Task:
Rewrite everything in the Traci Foster profile below from "By Matt Skoufalos" down to "Joseph Medical Center.", with "relocated" changed to "moved".

[[ Passage for review open ]]

By Matt Skoufalos
Traci Foster’s path to a medical imaging career wasn’t a direct one, but it’s ended up getting her exactly where she wanted to be. After completing an undergraduate degree in elementary education, Foster returned to her hometown of Rochester, Minnesota, to attend radiology school at the Mayo Clinic. She graduated, worked at the Mayo Clinic for a year, and then relocated to Texas, where today, she is the director of radiology and radiation oncology at the Houston-based St. Joseph Medical Center.
“I certainly didn’t have a plan for what I wanted to do when I grew up,” Foster said. “It just kind of fell that way. I do it for the patients. I do it for the staff. I love working with people.”
In comparison, Foster’s career as a live performer was far more considered, and no less accomplished. At eight, she picked up the violin — despite wanting to learn the viola, her hands were too small for the instrument when she started — and never looked back.
By high school, Foster’s musical career had taken her through a variety of performance opportunities, including those with the Rochester, Minnesota Symphony, with which she and a classmate were just the second and third high-schoolers to play in the history of the orchestra.
“That was a huge learning experience for me,” Foster said. “In my previous experience in high school, you get music and you have several months to learn these pieces before you perform them. In symphony, it’s a lot of sight-reading, and we’re performing it next week. It’s a lot more pressure, and an amazing experience to play along with other professionals and learn from them.”
In college, Foster stepped up to join the Fargo-Moorhead Symphony Orchestra, a community orchestra comprising players from Fargo, North Dakota, and from Moorhead, Minnesota. In her experiences there, she had the opportunity to play in an opera company pit orchestra as well, which was a new and distinct challenge.
“It’s completely different than being in a symphony,” Foster said. “If you make a mistake, it’s a little more obvious.”

In high school, Foster toured Europe with her performance group; in college, she toured Canada. But after she graduated, Foster also enjoyed a distinct experience through the Fargo-Moorhead Symphony: playing back-up to 1960s majestic rock act, The Moody Blues.
The British band frequently performs with the backing of an orchestra, but in lieu of touring America with one, they would pick up players in every town along the way, rehearse the repertoire, and then run the performance live. Each of the orchestra players’ instruments were individually amplified — which meant, nerve-rackingly, that any mistakes would be as well.
For as much as her musical career had offered her to that point, Foster hadn’t experienced anything like it before.
“It was an amazing experience,” she said. “The rehearsals, you can really tell, they jelled. They can communicate with body language; just a look at each other, and they’re going to do that refrain again, or ‘Let’s keep going because the audience is really liking this.’ ”

[[ Passage for review closed ]]
[[ Listed records open ]]

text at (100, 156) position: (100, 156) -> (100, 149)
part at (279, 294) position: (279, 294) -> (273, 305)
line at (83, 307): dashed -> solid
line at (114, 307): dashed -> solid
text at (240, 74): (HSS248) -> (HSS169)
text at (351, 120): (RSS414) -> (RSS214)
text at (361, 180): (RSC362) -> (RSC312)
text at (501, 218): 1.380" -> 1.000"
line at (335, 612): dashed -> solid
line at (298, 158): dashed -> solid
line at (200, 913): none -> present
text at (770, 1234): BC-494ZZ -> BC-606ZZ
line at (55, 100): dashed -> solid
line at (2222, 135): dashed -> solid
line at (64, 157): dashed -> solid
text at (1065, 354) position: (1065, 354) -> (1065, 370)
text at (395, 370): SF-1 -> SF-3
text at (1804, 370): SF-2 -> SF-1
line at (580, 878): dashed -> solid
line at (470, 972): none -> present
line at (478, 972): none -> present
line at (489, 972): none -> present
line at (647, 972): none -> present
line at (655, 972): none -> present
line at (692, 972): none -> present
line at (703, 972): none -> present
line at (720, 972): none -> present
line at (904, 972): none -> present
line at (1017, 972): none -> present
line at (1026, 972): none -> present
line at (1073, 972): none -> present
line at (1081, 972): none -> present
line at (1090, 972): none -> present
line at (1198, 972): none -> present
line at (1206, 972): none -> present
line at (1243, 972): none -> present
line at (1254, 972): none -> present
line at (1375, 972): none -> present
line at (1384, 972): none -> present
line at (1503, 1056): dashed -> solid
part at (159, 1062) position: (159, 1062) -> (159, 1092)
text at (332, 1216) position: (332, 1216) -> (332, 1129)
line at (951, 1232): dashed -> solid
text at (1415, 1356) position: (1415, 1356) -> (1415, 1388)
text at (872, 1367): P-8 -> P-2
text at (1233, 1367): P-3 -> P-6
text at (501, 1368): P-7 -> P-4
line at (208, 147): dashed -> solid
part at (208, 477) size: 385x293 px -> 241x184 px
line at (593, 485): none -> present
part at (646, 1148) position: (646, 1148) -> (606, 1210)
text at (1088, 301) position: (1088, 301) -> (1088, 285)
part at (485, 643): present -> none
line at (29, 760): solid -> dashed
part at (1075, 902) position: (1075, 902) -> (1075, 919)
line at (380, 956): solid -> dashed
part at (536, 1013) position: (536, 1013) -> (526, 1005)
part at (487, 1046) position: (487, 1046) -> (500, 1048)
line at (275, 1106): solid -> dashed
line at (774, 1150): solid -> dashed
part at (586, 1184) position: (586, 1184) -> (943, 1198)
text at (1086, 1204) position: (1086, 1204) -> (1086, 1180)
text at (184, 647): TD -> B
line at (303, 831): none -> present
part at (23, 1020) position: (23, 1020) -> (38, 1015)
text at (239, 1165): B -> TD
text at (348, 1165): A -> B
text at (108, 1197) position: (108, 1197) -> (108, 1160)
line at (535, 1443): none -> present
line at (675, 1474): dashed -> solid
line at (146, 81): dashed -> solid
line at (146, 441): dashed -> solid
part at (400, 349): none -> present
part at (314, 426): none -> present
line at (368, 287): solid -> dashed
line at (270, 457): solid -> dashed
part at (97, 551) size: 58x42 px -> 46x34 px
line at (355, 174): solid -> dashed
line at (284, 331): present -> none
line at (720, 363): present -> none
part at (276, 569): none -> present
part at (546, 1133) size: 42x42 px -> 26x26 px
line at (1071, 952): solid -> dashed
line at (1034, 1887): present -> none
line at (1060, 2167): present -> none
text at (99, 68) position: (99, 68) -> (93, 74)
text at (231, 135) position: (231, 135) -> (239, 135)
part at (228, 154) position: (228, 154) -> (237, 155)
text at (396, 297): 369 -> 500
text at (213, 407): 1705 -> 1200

[[ Listed records closed ]]

Response to this exercise:
By Matt Skoufalos
Traci Foster’s path to a medical imaging career wasn’t a direct one, but it’s ended up getting her exactly where she wanted to be. After completing an undergraduate degree in elementary education, Foster returned to her hometown of Rochester, Minnesota, to attend radiology school at the Mayo Clinic. She graduated, worked at the Mayo Clinic for a year, and then moved to Texas, where today, she is the director of radiology and radiation oncology at the Houston-based St. Joseph Medical Center.